REPUBLIKA.CO.ID, JAKARTA -- Anggota Komisi Kepolisian Nasional (Kompolnas) Poengky Indarti mengatakan pihaknya turut mengawasi sengketa Pilpres 2024 bila ada personel Polri yang dilibatkan sebagai saksi atau memberikan keterangan pada persidangan.
“Ya kami akan mengawasi. Jika prosedur kehadiran saksi nantinya dinyatakan sesuai Peraturan MK,” kata Poengky di Jakarta, Rabu (13/3/2024).
Poengky menerangkan Peraturan Mahkamah Konstitusi (PMK) mengharuskan personel Polri yang dihadirkan dalam sidang sengketa harus mendapat izin dari atasan.
Aturan ini disebutkan dalam sidang sengketa Pilkada Kabupaten Mamberamo Raya, Provinsi Papua, pada tahun 2016, di mana saksi yang dihadirkan anggota kepolisian.
Namun, keterangan dari kepolisian secara sambungan video konferensi tersebut tidak jadi dilakukan dikarenakan mereka tidak mendapat surat izin dari Kapolda Papua selaku pimpinan.
Hakim Konstitusi I Dewa Gede Palguna kala itu mengatakan anggota kepolisian, Panwas dan sebagainya boleh saja memberikan keterangan pada persidangan dengan syarat harus mendapat izin dari atasan.
Definisi saksi telah diatur dalam Peraturan Mahkamah Konstitusi (PMK), dan anggota kepolisian tidak tergolong sebagai saksi. Statusnya sebagai pemberi keterangan semata, karena dalam konteks pidana, polisi bertindak bukan atas dasar perseorangan, namun patuh pada instruksi atasan.

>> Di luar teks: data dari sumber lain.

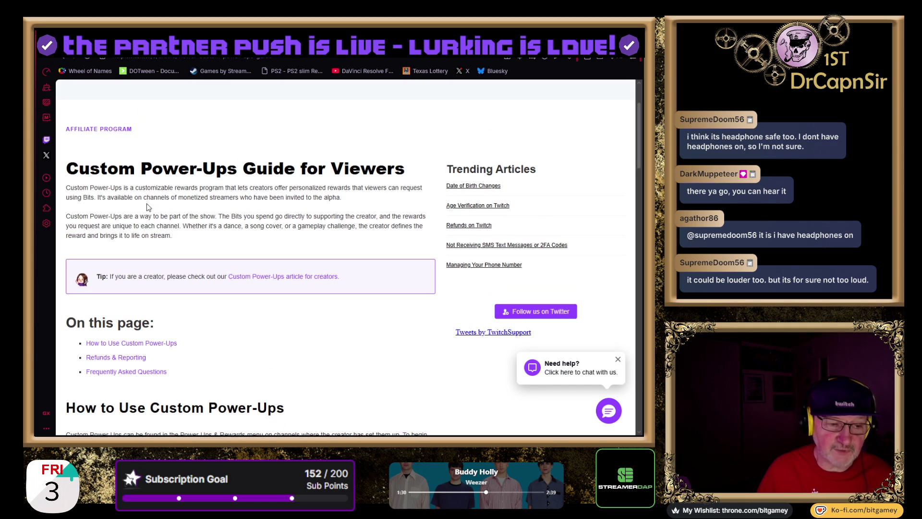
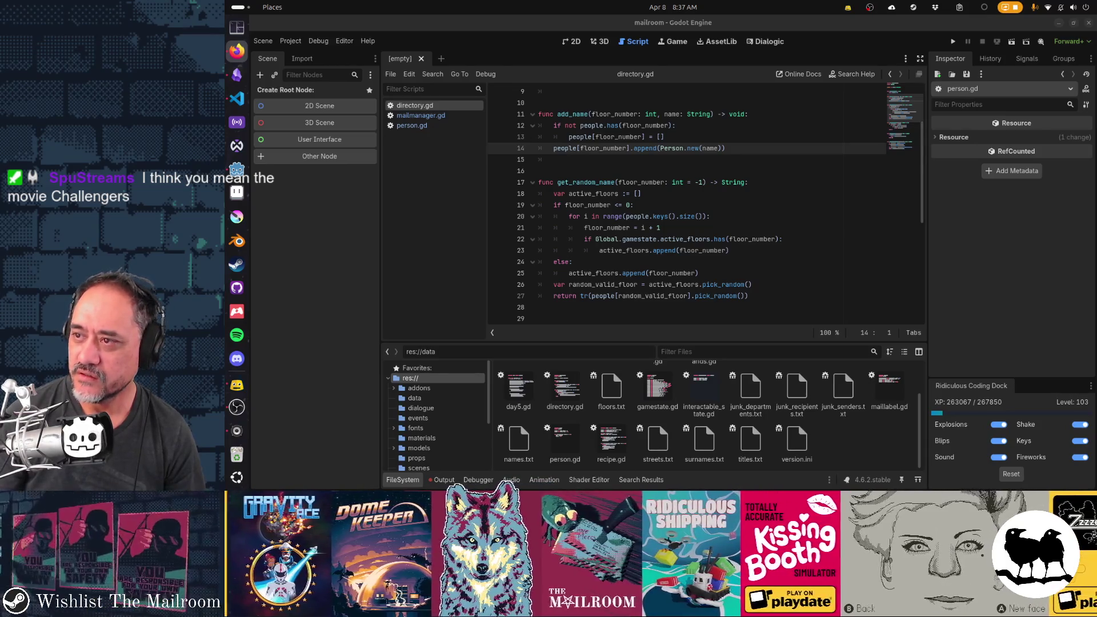
# Return to the Godot editor and collapse the bottom panel to show directory.gd through get_floor_name
pyautogui.press('super')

Berdasarkan PMK itu, kata Poengky, maka anggota kepolisian yang dihadirkan baru dapat didengar keterangannya pada sidang yang terbuka untuk umum. Tentunya dapat menilai keterangan yang bersangkutan adalah MK.
“Kompolnas akan menggunakan putusan MK sebagai kajian untuk melakukan analisa dan membuat rekomendasi,” kata Poengky.
Terkait pernyataan Tim Pemenangan Nasional (TPN) Ganjar-Mahfud yang akan membawa sejumlah bukti dan saksi saat melakukan gugatan sengketa hasil Pilpres 2024 di MK, salah satu saksi yang akan dihadirkan adalah seorang kepala kepolisian daerah (Kapolda), Poengky menyebut tidak mengetahui pasti siapa Kapolda yang dimaksud.
“Kami tidak tahu siapa yang dimaksud, dan apakah yang bersangkutan masih aktif atau sudah purna tugas,” kata Poengky.
Poengky menegaskan bahwa netralitas personel Polri diatur dalam Undang-Undang Nomor 2 Tahun 2002 Pasal 28 ayat (1) dan (2), yang dilanjutkan dengan Peraturan Pemerintah Nomor 2 Tahun 2003 tentang disiplin Polri Pasal 5 huruf b, serta aturan Kode Etik Polri Pasal 4 huruf f Peraturan Polri Nomor 7 Tahun 2022.
Aturan-aturan tersebut juga sudah ditindaklanjuti dan dijabarkan dengan Surat Telegram Kapolri Nomor 2407 tentang netralitas Polri, serta aturan-aturan di tingkat satuan kerja dan satuan wilayah.
“Dengan taat dan melaksanakan aturan netralitas Polri sebaik-baiknya maka nama baik institusi Polri akan semakin harum dan kepercayaan masyarakat kepada Polri akan meningkat,” kata Poengky.
Namun, kata dia, jika ada oknum yang coba-coba tidak netral maka selain merusak nama baik Polri, juga akan dikenakan sanksi yang terberat adalah pemecatan.